Poinar admitted that after the publication of the Black Death paper in 2011, he and his research team wondered: "Well, if we can really travel back in time and we're very interested in the evolution of infectious diseases, then what are other things that we have access to that we could really look at that are not only interesting from a historical perspective, but interesting because they're pressing in terms of the present day?"

They thought of cholera, a bacteria spread in contaminated water that killed enormous numbers of people in the past and still claims between 100,000 and 120,000 lives a year, according to the World Health Organization.

It is known that El Tor was responsible for two cholera pandemics in the 20th century. But the cause of the five pandemics in the 1800s was pure speculation. Ancient DNA could answer that question.

Poinar and his team immediately knew there was one major hitch. Where some pathogens leave traces of their presence in the bones, the core of the teeth or even hair follicles, cholera is only found in the gastrointestinal system. And organs like the intestines decay far faster than the skeleton. They would not find an intestine to test if they dug up the grave of someone who died from cholera in the first half of the 1800s.
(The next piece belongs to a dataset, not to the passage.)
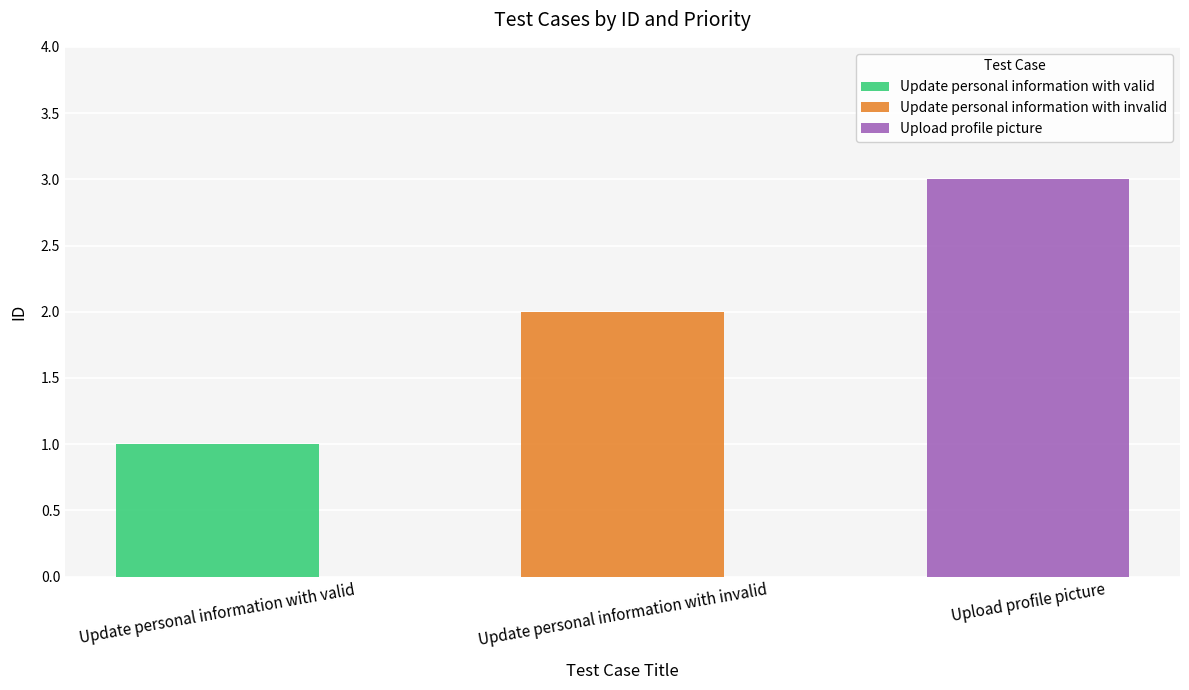

What is the greatest value displayed?

3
Cholera sample came from Philadelphia

But they recognized there was another option: jars of preserved tissues in many museums and universities around the world. These relics of a bygone era are unrecognized treasure troves for researchers with the interest and capacity to retrieve the DNA from the preserved tissues, Poinar suggested.

"There are remarkable sets of archival medical collections around the globe, many of which are protected, I would say, by professors that are in late retirement ... that have been trying to keep their collections from doom and gloom by the universities always looking for spaces for new incoming faculty," he said.
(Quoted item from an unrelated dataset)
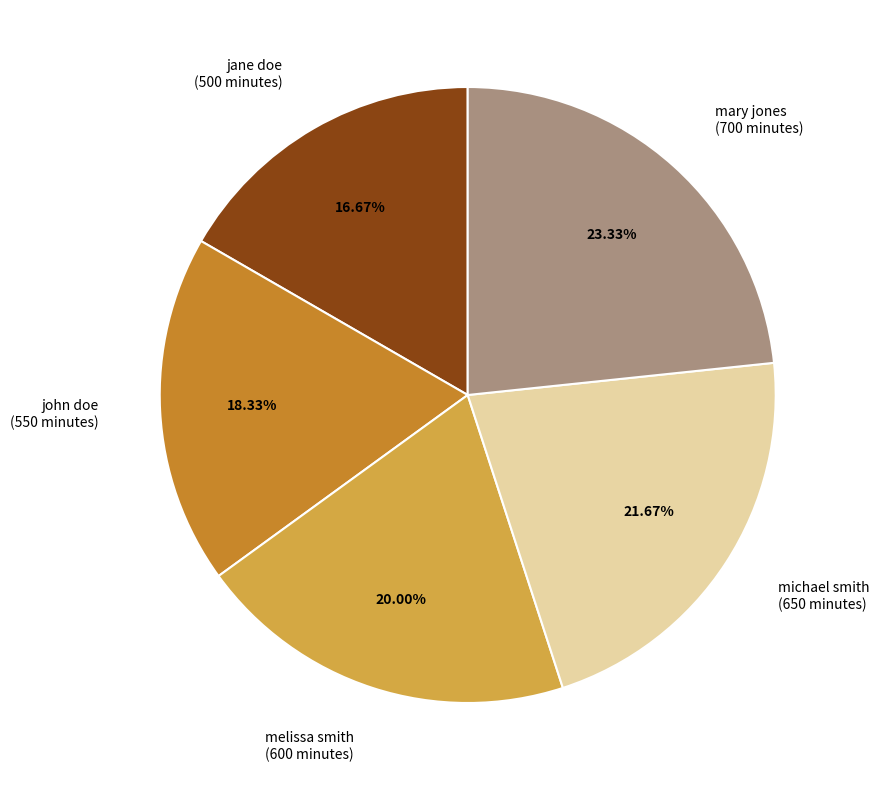

Which slice is the largest?

mary jones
"When we see these collections we say, 'Oh, my Lord, do you know how much DNA is buried within there and how much we can actually discern about the infectious diseases of the past?"'

One such collection is held at Philadelphia's Mutter Museum, established by the College of Physicians of Philadelphia in 1858. It had several preserved intestines from people thought to have died during the second of the cholera pandemics, which dated from 1829 to 1849.
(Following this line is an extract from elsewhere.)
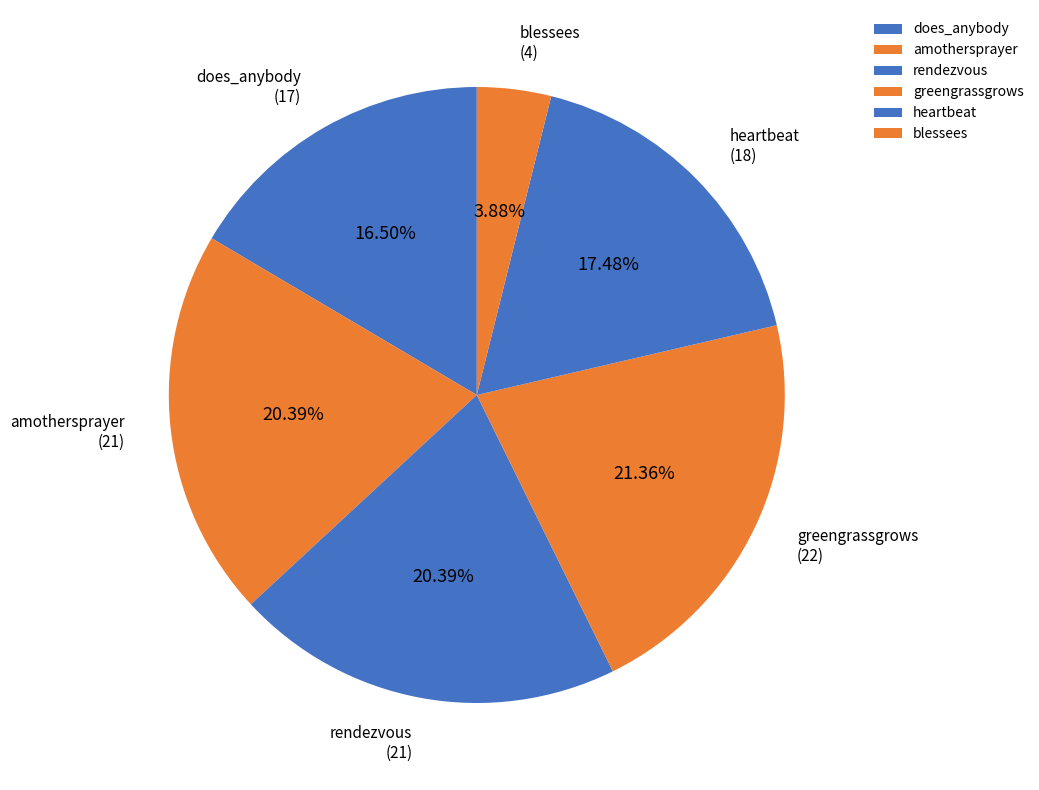

Count the number of slices in the pie.

6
The museum agreed to let the researchers have small pieces of three, which all tested positive for cholera. The DNA sequence was recovered from one.

1849 strain more severe

The sequence reveals the classical strain was the infecting agent. It is similar to the contemporary classical cholera strain but is missing three large genomic "islands" groups of genes found in its modern descendants. The acquisition of those additional gene groups may explain why the classical strain began to wane in the 20th century, Poinar said.

The 1849 version also looks as if it would generate more cholera toxin, which may mean the classical strain caused more severe disease back then.

This work will open up new research possibilities for scientists studying cholera, said Anne Stone, an evolutionary anthropologist at Arizona State University in Tempe. Stone was not involved in this project but works in this field, looking for tuberculosis in bones recovered from archeological sites.

"What's really lovely about the whole genome studies is that you can look at the evolution of the pathogen and how it's changed over time and hopefully make inferences or generate sensible hypotheses about why a pathogen was maybe more virulent, or had some different effect than it does today," Stone said.

The work was funded by the Natural Sciences and Engineering Research Council, the Social Sciences and Humanities Research Council, an NHMRC Australia Fellowship and an Ontario Graduate Scholarship.